Input material:
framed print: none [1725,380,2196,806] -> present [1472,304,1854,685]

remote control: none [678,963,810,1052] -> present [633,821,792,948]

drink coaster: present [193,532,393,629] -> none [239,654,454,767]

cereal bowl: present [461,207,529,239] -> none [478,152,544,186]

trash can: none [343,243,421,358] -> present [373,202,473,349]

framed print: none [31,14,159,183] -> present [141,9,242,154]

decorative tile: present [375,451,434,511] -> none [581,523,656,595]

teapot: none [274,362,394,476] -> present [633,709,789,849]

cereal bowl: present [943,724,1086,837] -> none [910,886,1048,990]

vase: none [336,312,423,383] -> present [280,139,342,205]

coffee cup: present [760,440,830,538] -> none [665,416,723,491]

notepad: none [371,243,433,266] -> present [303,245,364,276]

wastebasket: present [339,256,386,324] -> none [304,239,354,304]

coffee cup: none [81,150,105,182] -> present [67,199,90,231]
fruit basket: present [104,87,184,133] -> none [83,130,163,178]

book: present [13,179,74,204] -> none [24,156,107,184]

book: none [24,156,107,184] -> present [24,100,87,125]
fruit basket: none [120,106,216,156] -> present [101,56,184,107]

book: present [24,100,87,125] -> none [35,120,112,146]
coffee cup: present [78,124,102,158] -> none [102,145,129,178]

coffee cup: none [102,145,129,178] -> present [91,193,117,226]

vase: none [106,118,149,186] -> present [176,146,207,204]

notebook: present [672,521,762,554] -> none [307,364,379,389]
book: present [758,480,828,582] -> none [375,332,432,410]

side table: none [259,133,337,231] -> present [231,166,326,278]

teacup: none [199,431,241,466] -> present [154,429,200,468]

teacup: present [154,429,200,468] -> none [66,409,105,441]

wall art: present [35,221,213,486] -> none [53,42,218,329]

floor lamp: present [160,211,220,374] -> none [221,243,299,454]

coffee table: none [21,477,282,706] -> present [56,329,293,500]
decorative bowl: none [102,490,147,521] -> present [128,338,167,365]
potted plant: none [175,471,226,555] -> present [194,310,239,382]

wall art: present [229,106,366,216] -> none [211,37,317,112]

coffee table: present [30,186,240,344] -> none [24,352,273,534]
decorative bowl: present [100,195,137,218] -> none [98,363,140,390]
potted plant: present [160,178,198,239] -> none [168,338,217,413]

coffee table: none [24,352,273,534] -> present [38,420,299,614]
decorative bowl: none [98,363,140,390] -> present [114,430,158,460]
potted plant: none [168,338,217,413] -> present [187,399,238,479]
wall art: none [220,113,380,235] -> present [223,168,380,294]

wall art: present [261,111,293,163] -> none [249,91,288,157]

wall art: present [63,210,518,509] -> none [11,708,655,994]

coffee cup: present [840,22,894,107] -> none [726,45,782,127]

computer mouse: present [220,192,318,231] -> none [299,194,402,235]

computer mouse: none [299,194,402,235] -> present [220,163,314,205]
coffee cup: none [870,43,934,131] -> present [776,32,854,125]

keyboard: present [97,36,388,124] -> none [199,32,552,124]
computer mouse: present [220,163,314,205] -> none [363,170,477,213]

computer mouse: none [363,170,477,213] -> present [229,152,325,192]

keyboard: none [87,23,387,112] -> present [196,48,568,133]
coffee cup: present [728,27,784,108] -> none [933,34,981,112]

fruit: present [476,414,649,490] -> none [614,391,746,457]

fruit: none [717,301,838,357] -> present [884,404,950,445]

Required action:
An exact retyping of the full listing is required.

Answer for the task:
framed print: none [1725,380,2196,806] -> present [1472,304,1854,685]

remote control: none [678,963,810,1052] -> present [633,821,792,948]

drink coaster: present [193,532,393,629] -> none [239,654,454,767]

cereal bowl: present [461,207,529,239] -> none [478,152,544,186]

trash can: none [343,243,421,358] -> present [373,202,473,349]

framed print: none [31,14,159,183] -> present [141,9,242,154]

decorative tile: present [375,451,434,511] -> none [581,523,656,595]

teapot: none [274,362,394,476] -> present [633,709,789,849]

cereal bowl: present [943,724,1086,837] -> none [910,886,1048,990]

vase: none [336,312,423,383] -> present [280,139,342,205]

coffee cup: present [760,440,830,538] -> none [665,416,723,491]

notepad: none [371,243,433,266] -> present [303,245,364,276]

wastebasket: present [339,256,386,324] -> none [304,239,354,304]

coffee cup: none [81,150,105,182] -> present [67,199,90,231]
fruit basket: present [104,87,184,133] -> none [83,130,163,178]

book: present [13,179,74,204] -> none [24,156,107,184]

book: none [24,156,107,184] -> present [24,100,87,125]
fruit basket: none [120,106,216,156] -> present [101,56,184,107]

book: present [24,100,87,125] -> none [35,120,112,146]
coffee cup: present [78,124,102,158] -> none [102,145,129,178]

coffee cup: none [102,145,129,178] -> present [91,193,117,226]

vase: none [106,118,149,186] -> present [176,146,207,204]

notebook: present [672,521,762,554] -> none [307,364,379,389]
book: present [758,480,828,582] -> none [375,332,432,410]

side table: none [259,133,337,231] -> present [231,166,326,278]

teacup: none [199,431,241,466] -> present [154,429,200,468]

teacup: present [154,429,200,468] -> none [66,409,105,441]

wall art: present [35,221,213,486] -> none [53,42,218,329]

floor lamp: present [160,211,220,374] -> none [221,243,299,454]

coffee table: none [21,477,282,706] -> present [56,329,293,500]
decorative bowl: none [102,490,147,521] -> present [128,338,167,365]
potted plant: none [175,471,226,555] -> present [194,310,239,382]

wall art: present [229,106,366,216] -> none [211,37,317,112]

coffee table: present [30,186,240,344] -> none [24,352,273,534]
decorative bowl: present [100,195,137,218] -> none [98,363,140,390]
potted plant: present [160,178,198,239] -> none [168,338,217,413]

coffee table: none [24,352,273,534] -> present [38,420,299,614]
decorative bowl: none [98,363,140,390] -> present [114,430,158,460]
potted plant: none [168,338,217,413] -> present [187,399,238,479]
wall art: none [220,113,380,235] -> present [223,168,380,294]

wall art: present [261,111,293,163] -> none [249,91,288,157]

wall art: present [63,210,518,509] -> none [11,708,655,994]

coffee cup: present [840,22,894,107] -> none [726,45,782,127]

computer mouse: present [220,192,318,231] -> none [299,194,402,235]

computer mouse: none [299,194,402,235] -> present [220,163,314,205]
coffee cup: none [870,43,934,131] -> present [776,32,854,125]

keyboard: present [97,36,388,124] -> none [199,32,552,124]
computer mouse: present [220,163,314,205] -> none [363,170,477,213]

computer mouse: none [363,170,477,213] -> present [229,152,325,192]

keyboard: none [87,23,387,112] -> present [196,48,568,133]
coffee cup: present [728,27,784,108] -> none [933,34,981,112]

fruit: present [476,414,649,490] -> none [614,391,746,457]

fruit: none [717,301,838,357] -> present [884,404,950,445]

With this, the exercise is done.